Today, I would like to address one of my pet peeves—misuse of ellipses. First, let’s define what they are.
What are ellipses?
An ellipsis (ellipses for plural) is a set of three periods (…) indicating omission or a drawn-out pause. These are often used in pieces of writing that use quoted material and in fictional dialogue/thoughts.
In Quoted Material
This piece of punctuation comes to your aid when you want to include only a portion of a long-winded paragraph (or sentence) your source has. To do this, must place the ellipsis (or ellipses) wherever a part of the sentence is left unfinished.
• If the part quoted include the beginning, simply place the ellipsis at the end.
• If the part quoted is smack in the middle, use ellipses in the front and back.
• If the part includes the ending, you need to include the ellipses and the period at the end.
Example— You are using the quote below.
“You’ve got to take the good with the bad, smile with the sad, love what you’ve got, and remember what you had. Always forgive, but never forget. Learn from mistakes, but never regret.”
Quote including the beginning of a sentence:
Unknown says, “You’ve got to take the good with the bad…” to remind us life has its ups and downs.
Quote using the middle of a sentence:
Unknown says, “…smile with the sad, love what you’ve got…” to remind us to stay positive.
Quote using the end of a sentence:
Unknown says, “…love what you’ve got, and remember what you had” to remind us of the positives in life.
Remember, these are the common guidelines. If your teacher (or boss) asks for a specific style (MLA, Chicago, etc), do further research to understand the nuances that the style requires.
Now, for the main event: fictional thought and dialogue.
Using an ellipses in portions of the story that are neither dialogue or a character’s inner thoughts is jarring and distracting. I will not deny that some authors may pull this off, but overall this practice is not recommended. The period itself breaks a sentence long enough for a large breath, making a larger pause simply unnecessary.

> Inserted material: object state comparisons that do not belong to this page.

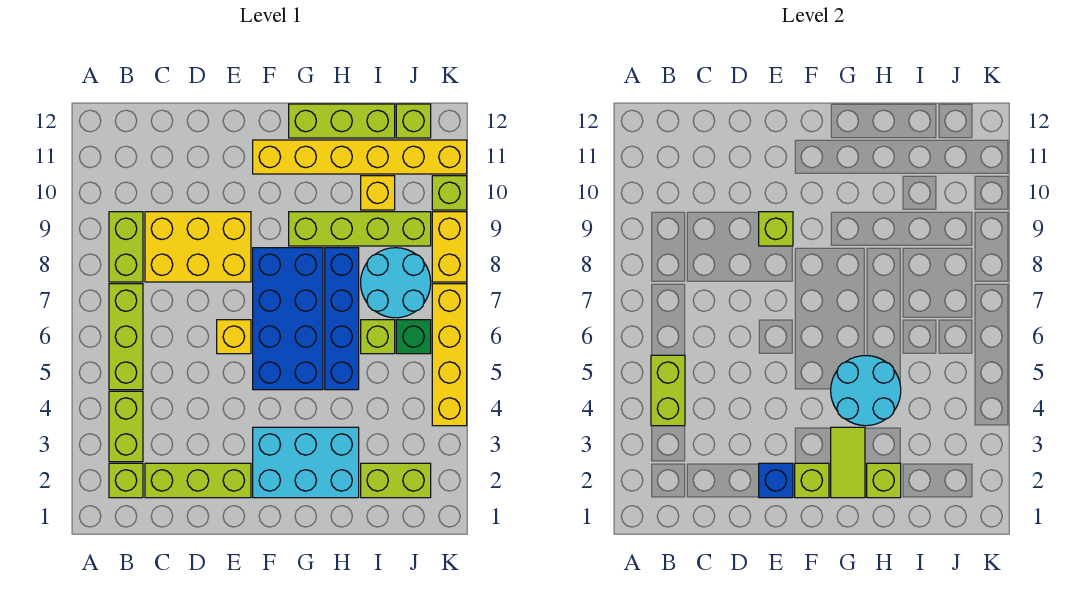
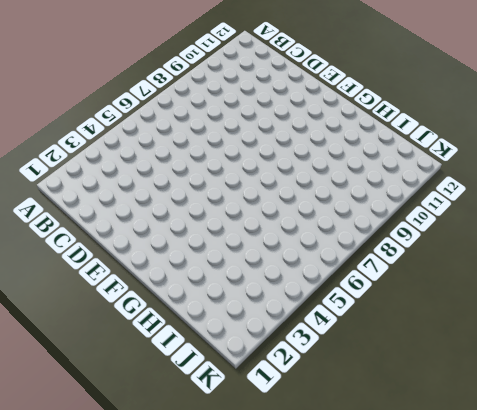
none -> lime brick B2 level 1
none -> lime brick B3:B4 level 1
none -> lime brick B5:B7 level 1

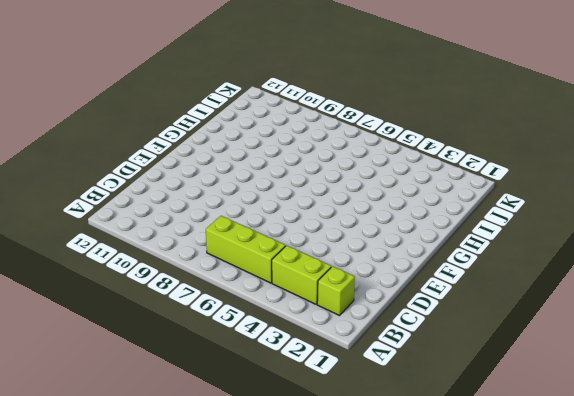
none -> lime brick B8:B9 level 1
none -> lime brick C2:E2 level 1
none -> yellow brick C8:E9 level 1

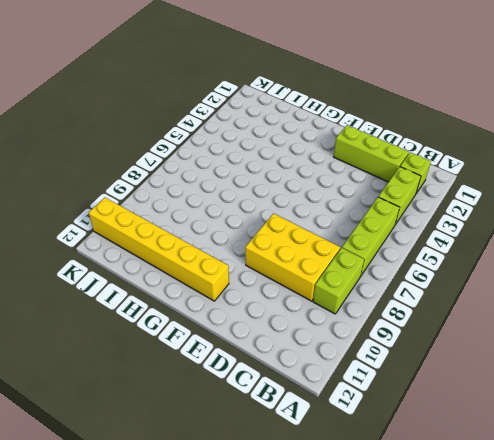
none -> yellow brick E6 level 1
none -> cyan brick F2:H3 level 1
none -> blue brick F5:G8 level 1

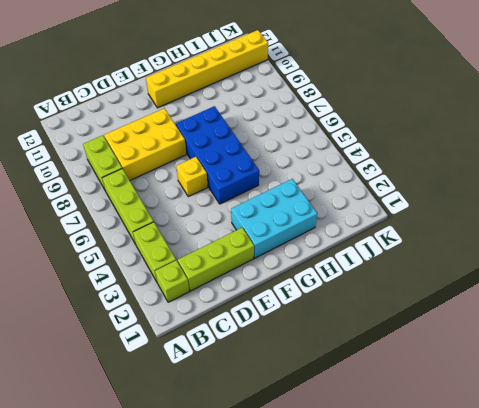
none -> lime brick G9:J9 level 1
none -> lime brick G12:I12 level 1
none -> blue brick H5:H8 level 1

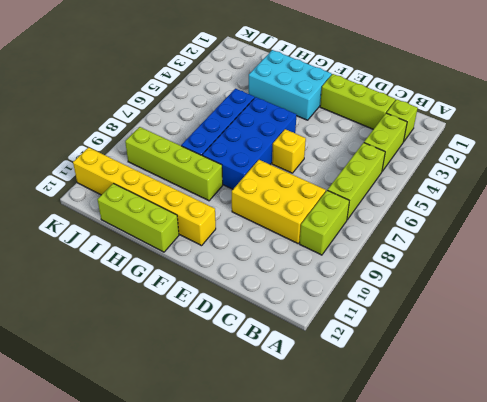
none -> lime brick I2:J2 level 1
none -> lime brick I6 level 1
none -> cyan round brick I7:J8 level 1

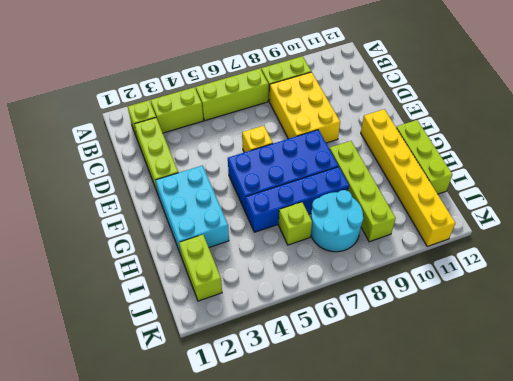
none -> yellow brick I10 level 1
none -> green brick J6 level 1
none -> lime brick J12 level 1

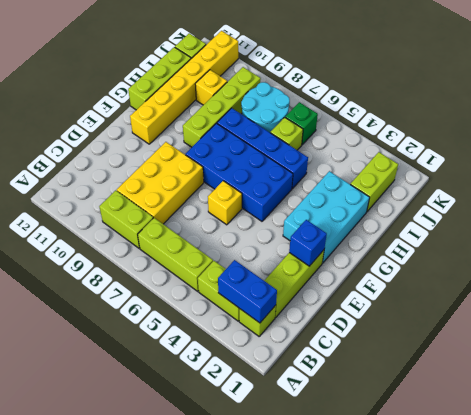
blue brick B2:B3 level 2 -> none
none -> yellow brick K4:K7 level 1
none -> yellow brick K8:K9 level 1
none -> lime brick K10 level 1

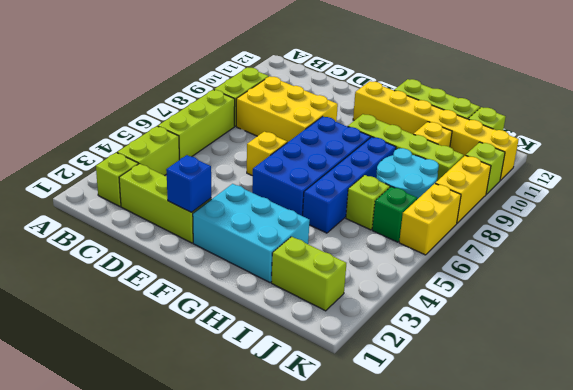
yellow brick K6:K7 level 1 -> yellow brick K4:K7 level 1
none -> lime brick B4:B5 level 2
none -> lime brick E9 level 2
none -> lime brick F2 level 2

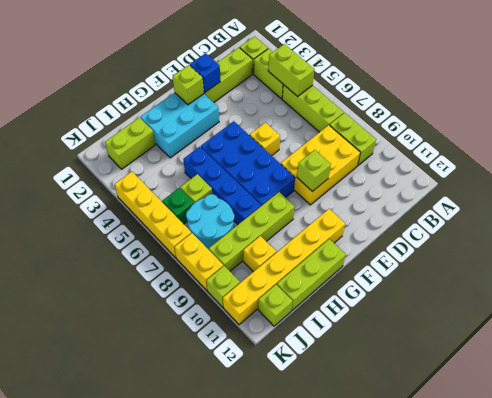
none -> lime tile G2:G3 level 2
none -> cyan round brick G4:H5 level 2
none -> lime brick H2 level 2

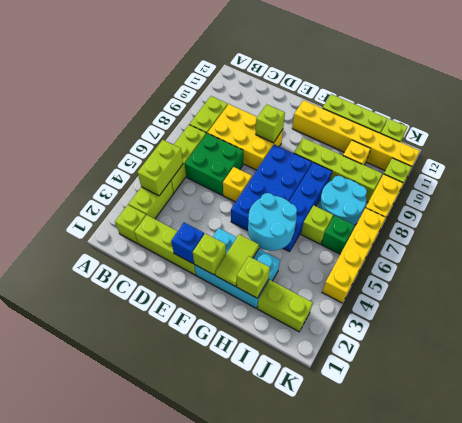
green brick C6:D7 level 1 -> none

However, people often take elongated pauses or simply trail off before finishing a sentence in both speech and internal conversations. These true to life events mean ellipses are allowed to be used in such situations found in fictional writing.
While the intent is not wrong, the usage can become overdone like any other form of punctuation (the question mark, exclamation point, etc). But what constitutes as enough or too much ellipses?
Examples of too much:
“I…uh…my name is…Grace,” she said.
“I wasn’t really . . . well, what I mean . . . see, the thing is . . . I didn’t mean it.”
I think…that’s it! I just need to drive to…damn…I left my keys at home…
(example of character thoughts)
Unsure of how to cut back? Here are some alternatives:
1. Use the word paused instead:
“I’m not…” Noah paused, “I’m not ready for this kind of responsibility.”
2. Show the hesitancy in other words:
“I..I’m not sure about this,” Laura said with hesitation. She wasn’t used to making such big decisions.
3. Pick out the most important pauses:
Instead of “I…uh…my name is..Grace.” try “My name is…Grace.”
This choice highlights that the character appears to have forgotten her name in her flustered state while retaining the idea she isn’t completely comfortable.
As you can see, I only used one or two instead of multiple ellipsis. It may feel as though you are cutting down the amount of hesitation or proper pause, but an author can only stay so true to reality. Multiple large pauses are often boring and detract from your writing rather than enhance it.
I hope this helped you understand our little pause friend, the ellipses (…).